British novelist Salman Rushdie, called a blasphemer and sentenced to death by Iran for his book "The Satanic Verses," said in an interview published Sunday that after 21 months in hiding he believes someday it will be safe for him to emerge.

Rushdie, who has been under guard by Scotland Yard since Iran issued the death sentence, told The New York Times Magazine that despite nearly two years of furtive movements from one safehouse to another, he remains unaccustomed to life in hiding.The 43-year-old author, who gave the interview prior to the publication in the United States of his new novel, "Haroun and the Sea of Stories," also discussed his life in hiding. The book has been published in Britain.

A fugitive from Moslem fundamentalists offended by "the Satanic Verses," which they said blasphemed Islam, he is given "grade one" protection by Scotland Yard's Special Branch - the highest level usually accorded visiting dignitaries.

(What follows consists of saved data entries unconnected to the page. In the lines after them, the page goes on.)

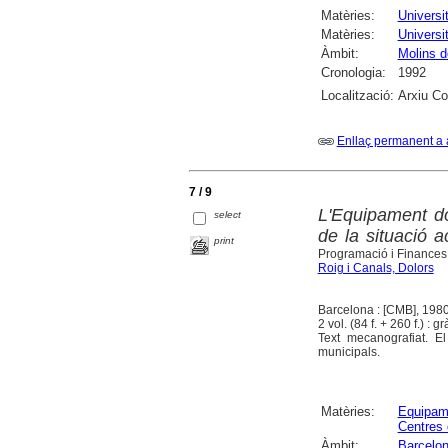
Matèries:
Universi
Matèries:
Universi
Àmbit:
Molins d
Cronologia:
1992
Localització:
Arxiu Co
Enllaç permanent a 
7 / 9
L'Equipament do
select
de la situació a
print
Programació i Finances
Roig i Canals, Dolors
Barcelona : [CMB], 198
2 vol. (84 f. + 260 f.) : g
Text mecanografiat. El 
municipals.
Matèries:
Equipam
Centres
Àmbit:
Barcelon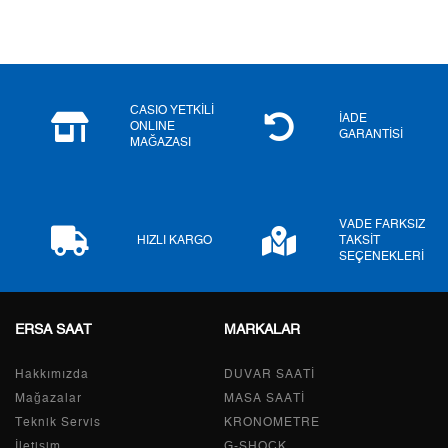
4
10.258,75 ₺
41.035,00 ₺
5
8.373,70 ₺
41.868,50 ₺
6
7.123,56 ₺
42.741,36 ₺
CASIO YETKİLİ
İADE
ONLINE
GARANTİSİ
MAĞAZASI
7
6.235,91 ₺
43.651,37 ₺
8
5.575,12 ₺
44.600,96 ₺
VADE FARKSIZ
9
5.065,27 ₺
45.587,43 ₺
HIZLI KARGO
TAKSİT
SEÇENEKLERİ
ERSA SAAT
MARKALAR
Taksit
Taksit Tutarı
Toplam Tutar
Hakkımızda
Tek Çekim
38.339,00 ₺
DUVAR SAATİ
38.339,00 ₺
Mağazalar
MASA SAATİ
2
19.169,50 ₺
38.339,00 ₺
Teknik Servis
KRONOMETRE
İletişim
G-SHOCK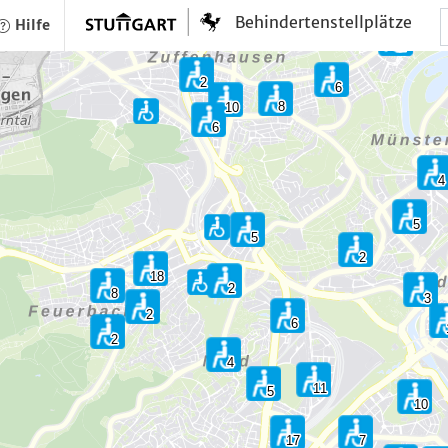
Behindertenstellplätze
Hilfe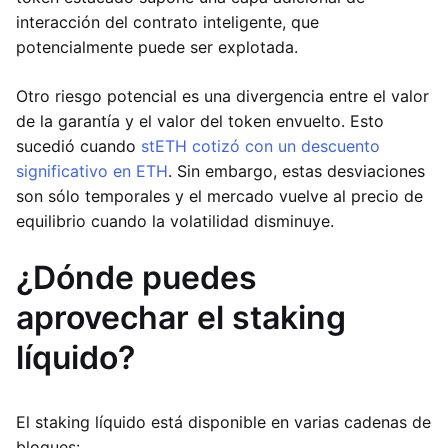
interacción del contrato inteligente, que
potencialmente puede ser explotada.
Otro riesgo potencial es una divergencia entre el valor
de la garantía y el valor del token envuelto. Esto
sucedió cuando
stETH cotizó con un descuento
significativo en ETH
. Sin embargo, estas desviaciones
son sólo temporales y el mercado vuelve al precio de
equilibrio cuando la volatilidad disminuye.
¿Dónde puedes
aprovechar el staking
líquido?
El staking líquido está disponible en varias cadenas de
bloques: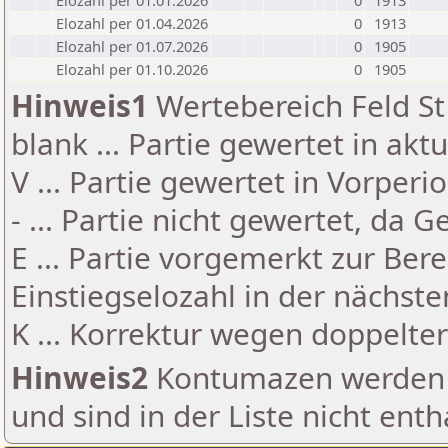
Elozahl per 01.01.2026
0
1913
Elozahl per 01.04.2026
0
1913
Elozahl per 01.07.2026
0
1905
Elozahl per 01.10.2026
0
1905
Hinweis1
Wertebereich Feld St 
blank ... Partie gewertet in akt
V ... Partie gewertet in Vorperi
- ... Partie nicht gewertet, da 
E ... Partie vorgemerkt zur Be
Einstiegselozahl in der nächst
K ... Korrektur wegen doppelt
Hinweis2
Kontumazen werden g
und sind in der Liste nicht enth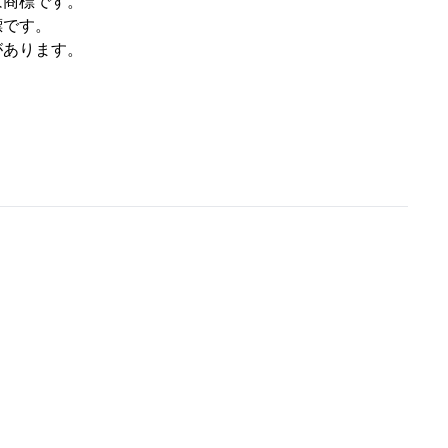
は商標です。
標です。
があります。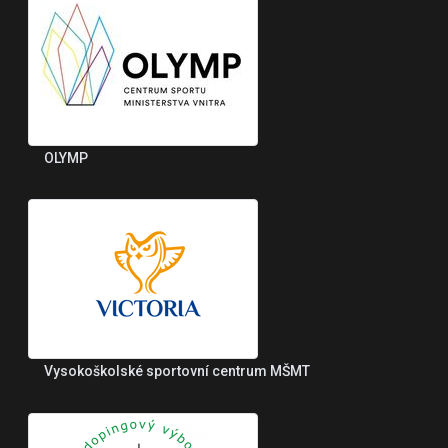
OLYMP
Vysokoškolské sportovní centrum MŠMT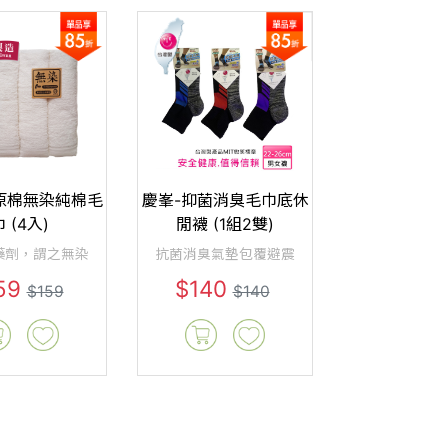
原棉無染純棉毛
慶峯-抑菌消臭毛巾底休
 (4入)
閒襪 (1組2雙)
藥劑，謂之無染
抗菌消臭氣墊包覆避震
59
$140
$159
$140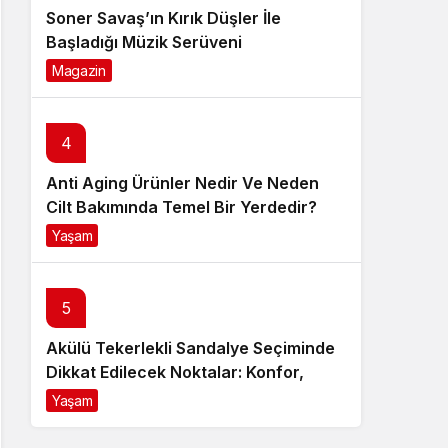
Soner Savaş’ın Kırık Düşler İle
Başladığı Müzik Serüveni
Magazin
6 ay önce
4
Anti Aging Ürünler Nedir Ve Neden
Cilt Bakımında Temel Bir Yerdedir?
Yaşam
8 ay önce
5
Akülü Tekerlekli Sandalye Seçiminde
Dikkat Edilecek Noktalar: Konfor,
Güvenlik ve Doğru Model Tercihi
Yaşam
9 ay önce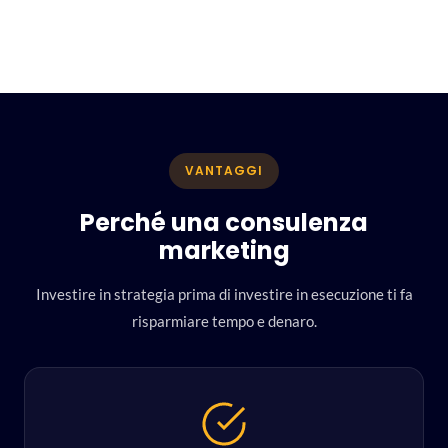
VANTAGGI
Perché una consulenza
marketing
Investire in strategia prima di investire in esecuzione ti fa
risparmiare tempo e denaro.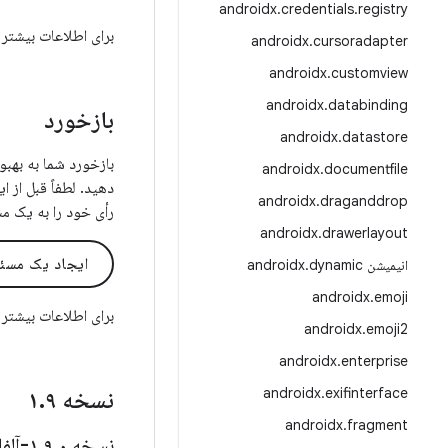
androidx
.
credentials
.
registry
برای اطلاعات بیشتر 
androidx
.
cursoradapter
androidx
.
customview
androidx
.
databinding
بازخورد
androidx
.
datastore
androidx
.
documentfile
دهید. لطفاً قبل از 
androidx
.
draganddrop
رأی خود را به یک م
androidx
.
drawerlayout
ایجاد یک مسئ
انیمیشن androidx
dynamic
.
androidx
.
emoji
برای اطلاعات بیشتر
androidx
.
emoji2
androidx
.
enterprise
androidx
.
exifinterface
نسخه ۱
۹
.
androidx
.
fragment
نسخه ۱
۰-آلفا۰۱
.
۹
.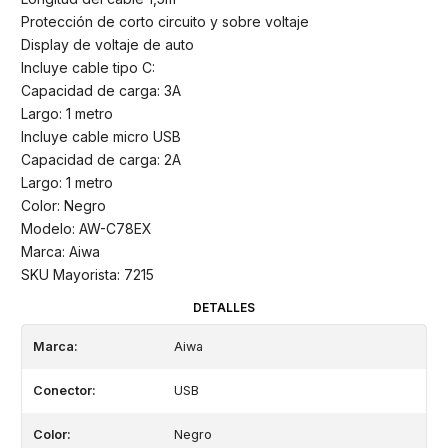
Protección de corto circuito y sobre voltaje
Display de voltaje de auto
Incluye cable tipo C:
Capacidad de carga: 3A
Largo: 1 metro
Incluye cable micro USB
Capacidad de carga: 2A
Largo: 1 metro
Color: Negro
Modelo: AW-C78EX
Marca: Aiwa
SKU Mayorista: 7215
DETALLES
Marca:
Aiwa
Conector:
USB
Color:
Negro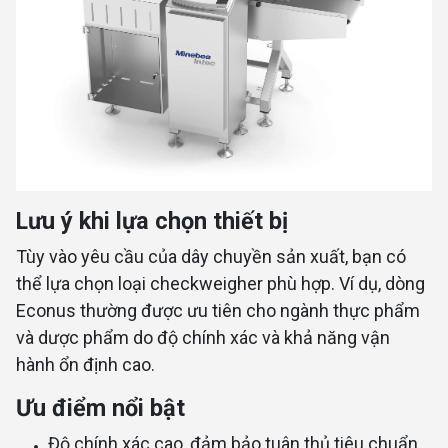
Lưu ý khi lựa chọn thiết bị
Tùy vào yêu cầu của dây chuyền sản xuất, bạn có
thể lựa chọn loại checkweigher phù hợp. Ví dụ, dòng
Econus thường được ưu tiên cho ngành thực phẩm
và dược phẩm do độ chính xác và khả năng vận
hành ổn định cao.
Ưu điểm nổi bật
Độ chính xác cao, đảm bảo tuân thủ tiêu chuẩn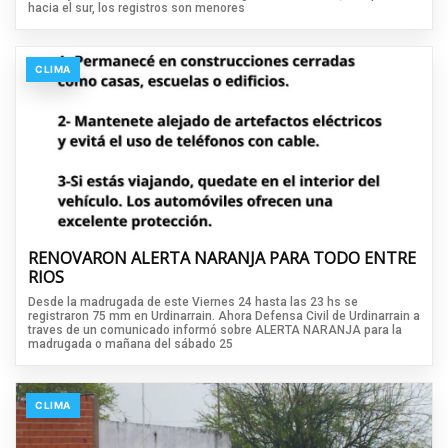
hacia el sur, los registros son menores
CLIMA
RENOVARON ALERTA NARANJA PARA TODO ENTRE
RIOS
Desde la madrugada de este Viernes 24 hasta las 23 hs se
registraron 75 mm en Urdinarrain. Ahora Defensa Civil de Urdinarrain a
traves de un comunicado informó sobre ALERTA NARANJA para la
madrugada o mañana del sábado 25
CLIMA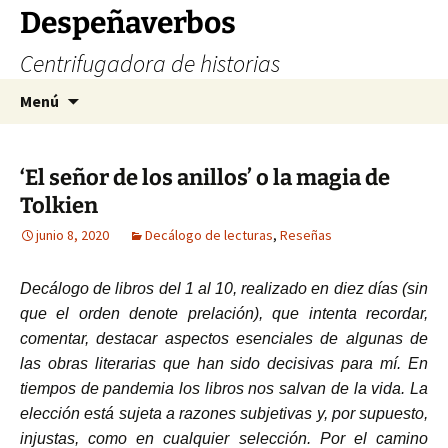
Saltar
Despeñaverbos
al
Centrifugadora de historias
contenido
Buscar:
Menú
‘El señor de los anillos’ o la magia de
Tolkien
junio 8, 2020
Decálogo de lecturas
,
Reseñas
Decálogo de libros del 1 al 10, realizado en diez días (sin
que el orden denote prelación), que intenta recordar,
comentar, destacar aspectos esenciales de algunas de
las obras literarias que han sido decisivas para mí. En
tiempos de pandemia los libros nos salvan de la vida. La
elección está sujeta a razones subjetivas y, por supuesto,
injustas, como en cualquier selección. Por el camino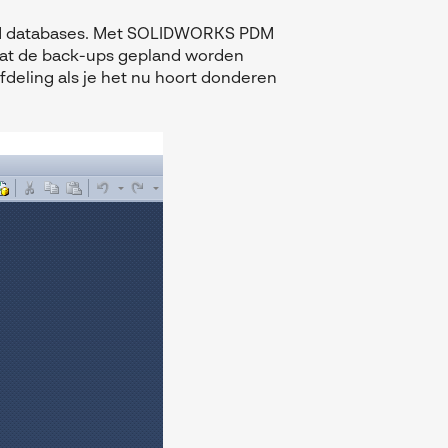
PDM databases. Met SOLIDWORKS PDM
dat de back-ups gepland worden
fdeling als je het nu hoort donderen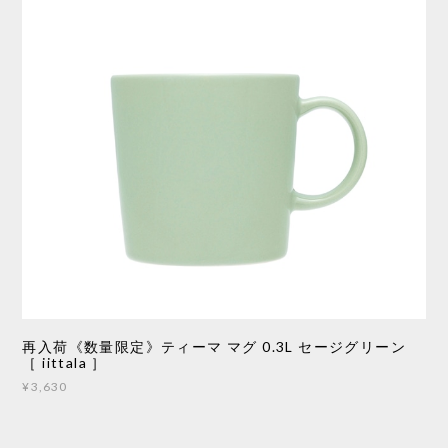
再入荷《数量限定》ティーマ マグ 0.3L セージグリーン
［ iittala ］
¥3,630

"It requires an enormous amount of energy each day to keep yourself going," said Rushdie, who was interviewed at a secret location outside London. " . . . Still some days there is simply not the energy. One feels how the solitude is not of one's own making. But I have survived."

The novelist said he spends much of his time reading, writing and talking on the telephone.

He said he has spoken with Czechoslovak President Vaclav Havel, whom he described as a strong supporter. Havel organized an unsuccessful petition of the Iranian government to have the death sentence lifted.

Asked whether he thought the death sentence would become, in effect, a sentence of life in hiding, Rushdie said:

"No. No, I don't - I cannot - think that's true.

"No, I think the most extreme voices that have been raised against me - I know this is the case in England, for example - are increasingly being perceived as unproductive and unlikeable."